▶ _Input for this task_
-=-=-=-=-
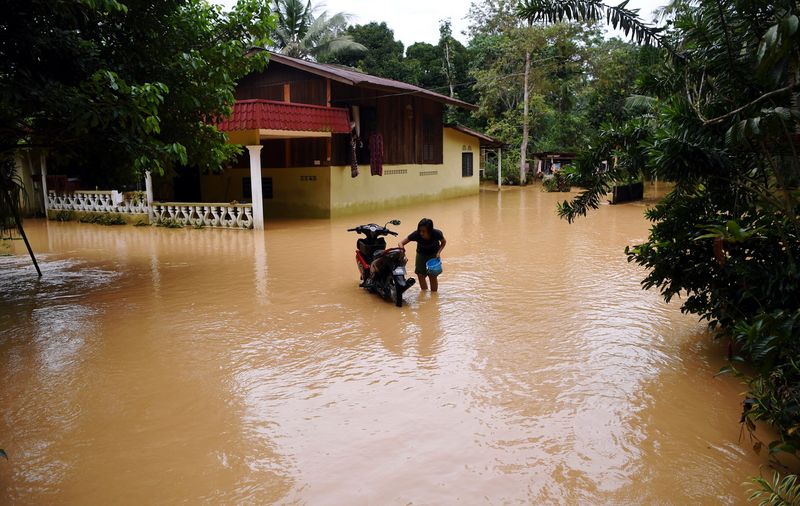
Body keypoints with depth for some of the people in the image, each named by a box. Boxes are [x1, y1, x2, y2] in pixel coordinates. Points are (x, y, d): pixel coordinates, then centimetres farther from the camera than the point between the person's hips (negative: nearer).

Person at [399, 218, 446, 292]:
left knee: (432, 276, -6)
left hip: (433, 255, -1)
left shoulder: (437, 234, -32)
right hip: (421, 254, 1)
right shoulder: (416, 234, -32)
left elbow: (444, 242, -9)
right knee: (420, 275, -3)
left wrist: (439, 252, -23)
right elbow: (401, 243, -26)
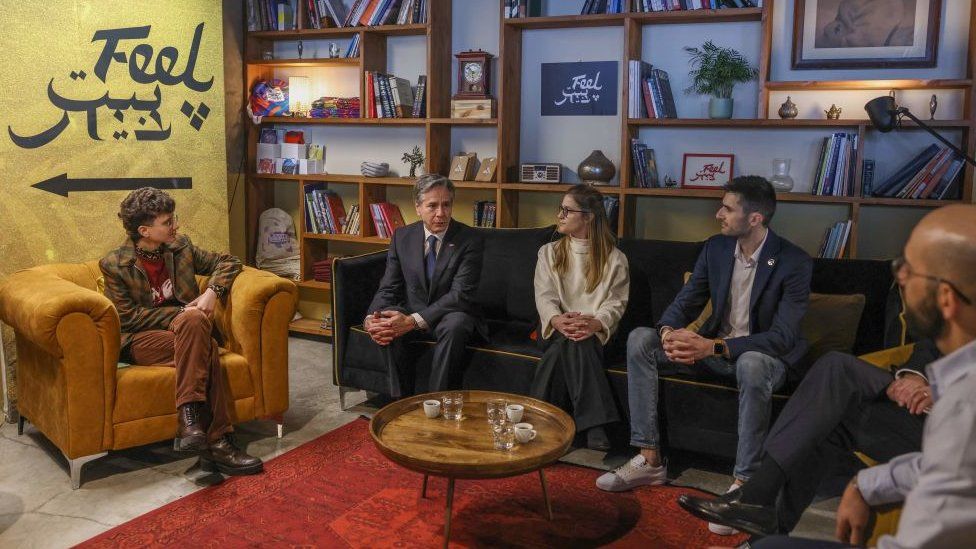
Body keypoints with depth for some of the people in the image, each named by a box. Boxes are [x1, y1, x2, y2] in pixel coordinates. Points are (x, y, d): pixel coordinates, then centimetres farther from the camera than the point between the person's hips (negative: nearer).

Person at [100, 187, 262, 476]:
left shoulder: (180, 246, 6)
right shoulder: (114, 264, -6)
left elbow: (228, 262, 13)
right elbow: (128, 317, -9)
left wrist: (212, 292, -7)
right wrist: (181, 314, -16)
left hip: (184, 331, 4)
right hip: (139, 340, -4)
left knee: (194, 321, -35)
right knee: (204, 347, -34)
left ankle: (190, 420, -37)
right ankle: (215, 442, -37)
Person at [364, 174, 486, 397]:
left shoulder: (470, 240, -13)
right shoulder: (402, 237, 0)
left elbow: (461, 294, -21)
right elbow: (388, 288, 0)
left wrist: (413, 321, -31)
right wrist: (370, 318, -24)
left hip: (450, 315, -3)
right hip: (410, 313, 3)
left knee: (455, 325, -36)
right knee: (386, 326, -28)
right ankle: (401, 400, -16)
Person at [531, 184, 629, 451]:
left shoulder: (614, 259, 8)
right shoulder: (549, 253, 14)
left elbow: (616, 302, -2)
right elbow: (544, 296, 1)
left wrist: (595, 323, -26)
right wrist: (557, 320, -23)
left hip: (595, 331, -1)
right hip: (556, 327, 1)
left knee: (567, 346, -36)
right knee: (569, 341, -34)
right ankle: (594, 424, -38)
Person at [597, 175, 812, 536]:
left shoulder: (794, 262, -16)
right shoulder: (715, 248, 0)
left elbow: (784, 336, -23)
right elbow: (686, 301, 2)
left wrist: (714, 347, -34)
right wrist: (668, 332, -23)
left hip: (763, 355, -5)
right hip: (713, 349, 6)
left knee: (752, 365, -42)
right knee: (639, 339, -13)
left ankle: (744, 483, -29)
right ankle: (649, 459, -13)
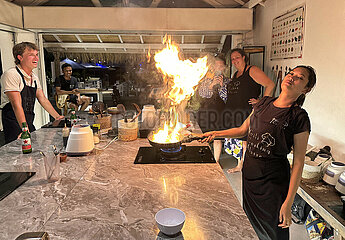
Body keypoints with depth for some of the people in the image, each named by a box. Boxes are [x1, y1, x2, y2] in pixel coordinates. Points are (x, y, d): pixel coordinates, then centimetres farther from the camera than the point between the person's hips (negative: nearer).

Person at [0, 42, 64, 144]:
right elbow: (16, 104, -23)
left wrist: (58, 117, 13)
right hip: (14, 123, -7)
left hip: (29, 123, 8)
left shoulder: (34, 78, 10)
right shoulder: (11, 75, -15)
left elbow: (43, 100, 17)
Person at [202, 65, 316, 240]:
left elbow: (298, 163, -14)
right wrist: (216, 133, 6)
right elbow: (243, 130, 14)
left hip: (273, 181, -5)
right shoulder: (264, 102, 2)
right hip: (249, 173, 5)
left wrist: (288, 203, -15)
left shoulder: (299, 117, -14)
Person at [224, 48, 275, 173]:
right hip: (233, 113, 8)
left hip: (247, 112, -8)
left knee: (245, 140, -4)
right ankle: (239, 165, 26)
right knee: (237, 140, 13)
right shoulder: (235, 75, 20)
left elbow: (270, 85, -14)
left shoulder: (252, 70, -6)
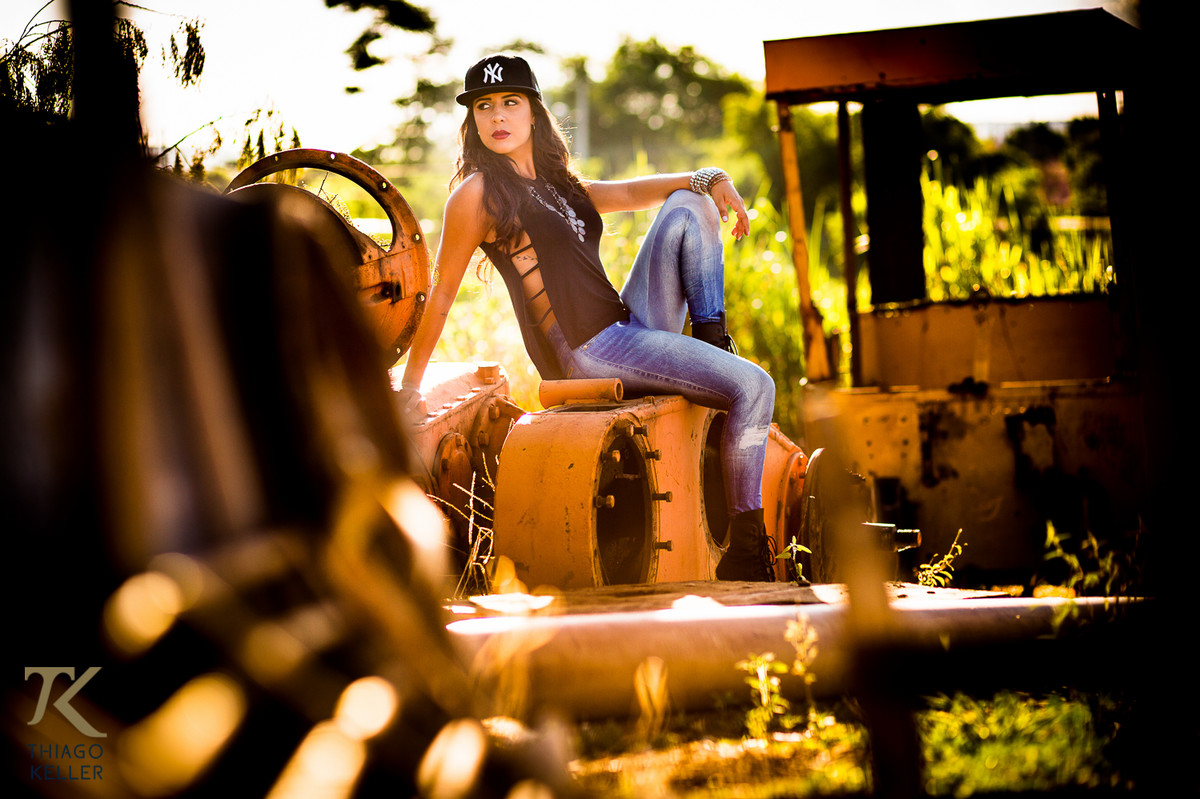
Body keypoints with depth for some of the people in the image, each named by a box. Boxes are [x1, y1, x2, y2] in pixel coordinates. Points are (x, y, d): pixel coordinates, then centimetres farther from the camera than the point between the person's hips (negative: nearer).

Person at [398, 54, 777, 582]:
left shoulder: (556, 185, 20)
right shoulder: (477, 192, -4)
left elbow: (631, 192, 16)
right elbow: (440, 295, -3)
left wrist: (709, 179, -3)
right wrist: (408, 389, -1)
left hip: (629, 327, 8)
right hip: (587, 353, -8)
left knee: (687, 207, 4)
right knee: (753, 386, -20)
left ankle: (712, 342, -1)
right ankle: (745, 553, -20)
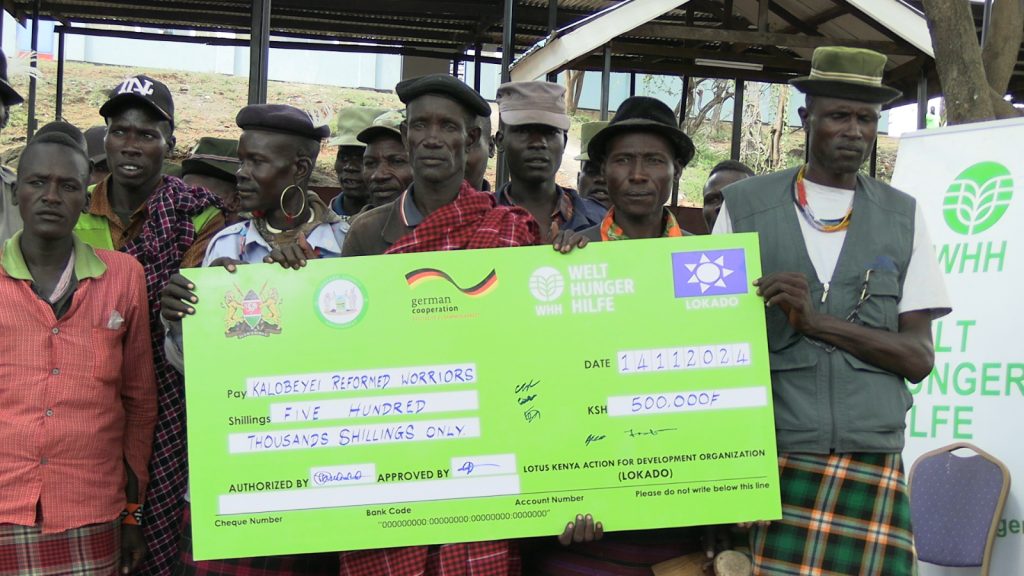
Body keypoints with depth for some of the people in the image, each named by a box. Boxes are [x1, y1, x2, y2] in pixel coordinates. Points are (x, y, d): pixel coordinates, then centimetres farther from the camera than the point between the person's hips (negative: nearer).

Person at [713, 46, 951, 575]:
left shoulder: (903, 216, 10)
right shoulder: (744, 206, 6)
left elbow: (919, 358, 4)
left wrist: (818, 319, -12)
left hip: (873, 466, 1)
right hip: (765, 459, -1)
-=-=-=-=-
▶ _Work request_
Only an exact copy is needed: the lines from the opening of the listing through the line with "left shoulder: (794, 262, -16)", both included, minus the pictures.

▶ _Response to the task_
Body keypoints with depth for some of the people in the image, each named by a box. Boxes are [x1, y1, x2, y2] in pixel coordinates. Points are (x, y, d): pixel coordinates, then centimetres farther from the camera than the point between the person's hips (negative: nearer).

Person at [399, 218, 446, 292]:
left knee: (432, 276, -6)
left hip: (433, 255, -1)
left shoulder: (437, 234, -32)
right hip: (421, 254, 1)
right shoulder: (416, 234, -32)
left elbow: (444, 242, -9)
right knee: (420, 275, -3)
left wrist: (439, 252, -23)
right elbow: (401, 243, -26)
Body keypoints with depth for some of the people in the image, each named by a box. Boxes are [x1, y1, x2, y2] in pixel coordinates. Points are (x, y, d): pixel coordinates, then centimetres farther from the camera than the point between the person's hips (negative: nearer).

Person at [100, 187, 262, 476]:
left shoulder: (180, 246, 6)
right shoulder: (114, 264, -6)
left elbow: (228, 262, 13)
right elbow: (128, 317, -9)
left wrist: (212, 292, -7)
right wrist: (181, 314, -16)
left hip: (184, 331, 4)
right hip: (139, 340, -4)
left knee: (194, 321, -35)
right knee: (204, 347, -34)
left ankle: (190, 420, -37)
right ankle: (215, 442, -37)
Person at [364, 174, 486, 397]:
left shoulder: (470, 240, -13)
right shoulder: (402, 237, 0)
left elbow: (461, 294, -21)
right elbow: (388, 288, 0)
left wrist: (413, 321, -31)
right wrist: (370, 318, -24)
left hip: (450, 315, -3)
right hip: (410, 313, 3)
left knee: (455, 325, -36)
right knee: (386, 326, -28)
right ankle: (401, 400, -16)
Person at [531, 184, 629, 451]:
left shoulder: (614, 259, 8)
right shoulder: (549, 253, 14)
left elbow: (616, 302, -2)
right elbow: (544, 296, 1)
left wrist: (595, 323, -26)
right wrist: (557, 320, -23)
left hip: (595, 331, -1)
right hip: (556, 327, 1)
left knee: (567, 346, -36)
right knee: (569, 341, -34)
right ankle: (594, 424, -38)
Person at [597, 175, 812, 536]:
left shoulder: (794, 262, -16)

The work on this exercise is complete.